Personally, I think traders get a little too hung up on analogy...
Trading isn't boxing, neither is it chess. I don't care how hard you work, no one here is going to beat Kasparov or Roy Jones Jr. Neither are you ever going to beat Jim Simmons at this game.
Who cares...if you spend the next 10 years studying poker night and day, you still probly won't win the world series of poker. You probly could make a living though after 10 years taking hobbiest pikers money at various tables.
That still hardly maps 1:1 with trading, if anything trading for a living is alot easier than that.

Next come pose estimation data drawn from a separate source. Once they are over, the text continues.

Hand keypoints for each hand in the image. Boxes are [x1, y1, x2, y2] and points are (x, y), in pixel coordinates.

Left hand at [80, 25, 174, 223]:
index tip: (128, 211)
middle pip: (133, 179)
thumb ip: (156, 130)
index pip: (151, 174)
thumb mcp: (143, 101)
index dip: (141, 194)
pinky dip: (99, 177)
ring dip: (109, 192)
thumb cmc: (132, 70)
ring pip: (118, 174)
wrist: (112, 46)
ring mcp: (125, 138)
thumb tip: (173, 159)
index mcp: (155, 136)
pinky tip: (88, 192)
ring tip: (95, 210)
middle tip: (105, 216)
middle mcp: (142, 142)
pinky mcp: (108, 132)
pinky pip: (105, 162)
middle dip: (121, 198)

Most people though are too delusional, don't know their place on the food chain and basically lazy when it comes to trading that they won't last 2 years let alone 10.
 
You're not going to be the top anything unless you have some sort of genetic predisposition for it, unless it's something so out of the mainstream that there is little competition (like being the best 500 meter swimmer through Jello).

There's so much competition for most things that there is a large pool of people who do all of the study and training and what not to reach the top. The only thing that differentiates them is their physical make-up. A great example is football. Thousands of potential players graduate on scholarships every year. Most of em won't even be drafted into the NFL. Most of the draftees wash out after a season or two. The competition is tough, you have a whole lot of people trying to get a few spots. If you have a weakness, you are out (unless the Detroit Lions are talking to you :) ).
 
I mostly agree. Think about [American] Football. In a game ruled by monster people, you have Barry Sanders at 5' 8" 190 lbs. You could be standing 1 foot from that guy and have no chance to get your hands on him, let along tackle him. The guy was liquid. How on earth you gonna teach that?
 
I only persisted at trading because I really liked doing it. If I was trading for bottle caps, I think I'd still do it, just as long as there was a symbol that I was winning or losing.

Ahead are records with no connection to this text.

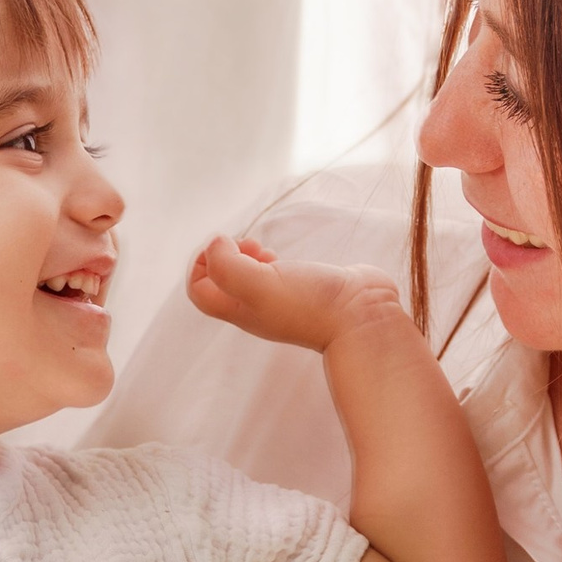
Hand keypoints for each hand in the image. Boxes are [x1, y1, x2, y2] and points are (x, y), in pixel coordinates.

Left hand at [187, 234, 409, 354]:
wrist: (363, 316)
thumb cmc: (310, 304)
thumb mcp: (258, 285)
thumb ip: (226, 265)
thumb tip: (217, 244)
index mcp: (239, 310)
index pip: (199, 291)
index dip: (201, 263)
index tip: (225, 248)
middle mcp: (256, 308)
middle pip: (220, 282)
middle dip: (225, 254)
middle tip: (249, 247)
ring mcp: (281, 300)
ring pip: (247, 276)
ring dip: (246, 254)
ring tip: (263, 249)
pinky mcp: (304, 289)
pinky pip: (275, 273)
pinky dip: (270, 258)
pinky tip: (282, 256)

The question, am I a successful trader now because I was born with it or did my persistence only because of my enjoyment of trading allow me to get to where I am?

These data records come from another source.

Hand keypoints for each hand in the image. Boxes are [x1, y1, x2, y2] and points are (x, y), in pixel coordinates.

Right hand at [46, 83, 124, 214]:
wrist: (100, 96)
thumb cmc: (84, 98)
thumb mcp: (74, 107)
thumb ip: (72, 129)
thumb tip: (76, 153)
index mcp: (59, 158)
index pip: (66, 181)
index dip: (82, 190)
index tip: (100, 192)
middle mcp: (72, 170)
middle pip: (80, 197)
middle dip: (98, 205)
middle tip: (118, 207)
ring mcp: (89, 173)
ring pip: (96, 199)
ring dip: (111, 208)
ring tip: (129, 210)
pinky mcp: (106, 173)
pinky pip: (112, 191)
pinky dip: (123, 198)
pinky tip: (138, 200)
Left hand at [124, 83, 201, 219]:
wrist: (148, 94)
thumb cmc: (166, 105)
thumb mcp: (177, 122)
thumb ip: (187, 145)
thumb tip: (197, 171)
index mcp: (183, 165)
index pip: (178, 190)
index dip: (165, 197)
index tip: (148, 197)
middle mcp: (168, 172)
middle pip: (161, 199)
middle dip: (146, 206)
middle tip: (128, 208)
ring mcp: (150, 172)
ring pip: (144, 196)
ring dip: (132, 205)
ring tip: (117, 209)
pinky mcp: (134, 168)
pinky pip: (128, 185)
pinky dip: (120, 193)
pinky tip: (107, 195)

I feel like I'm not the only one in this endeavor so by "I", I speak for a few people.
 
Quote from ggg12:

in response to nutmeg's sports analogy- thats what steroids are for... to break the genetic threshold and even the playing field. . . some say.

Dustin Pedroia
 
Quote from nitro:

I mostly agree. Think about [American] Football. In a game ruled by monster people, you have Barry Sanders at 5' 8" 190 lbs. You could be standing 1 foot from that guy and have no chance to get your hands on him, let along tackle him. The guy was liquid. How on earth you gonna teach that?

Agreed...

You can't teach speed... or a standing 48" vertical (as in Barry's case) but you can become Dustin Pedroia or Cole Hammels given the right set of circumstances...
 
the financial meltdown is probably the best example of experts/grand masters failing

will Tiger recover from his knee surgery and play again

chess along with writing poetry and reading French novels is something for one's late
teens early twenties then best forgotten

of all the skills/talents an individual possesses most will only use those particular ones
required by: 1: employment 2: marriage family

the real criteria is 'how happy are you ?' ; are you able to use 'happiness' as a tool a
technique that's beneficial to you ? is trading a happiness generator or would you rather
be playing chess or fishing ? can you improve your performance ? - do you want to ? -
does it make you happy knowing you're trying to improve ?
if a boxer do you go into bars and pick fights with the biggest guy in there ? - is your
criteria for success that you beat the **** out of him ? - that you were able to crawl out
of the bar ? - that he didn't pull a gun and shoot you dead ?

most people can learn to do something that is new to them, if interested enough and
will be happy doing so as they learn how to do it, happier still as they master what
they're learning
a great example of a 'learned' skill is drawing: first published in 1979 Betty Edwards'
'Drawing on the Right Side of the Brain' was written to teach people who believed they
could not draw that in fact, 'you can draw'

while some may be happy to enter competition with others, many people are happy
'just' doing it whether or not another person sees or even knows of that doing

success and happiness like beauty is in the eye of the beholder
 
Quote from Wallace:

..

chess along with writing poetry and reading French novels is something for one's late
teens early twenties then best forgotten

...
LMAO.

You remind me of one of my partners.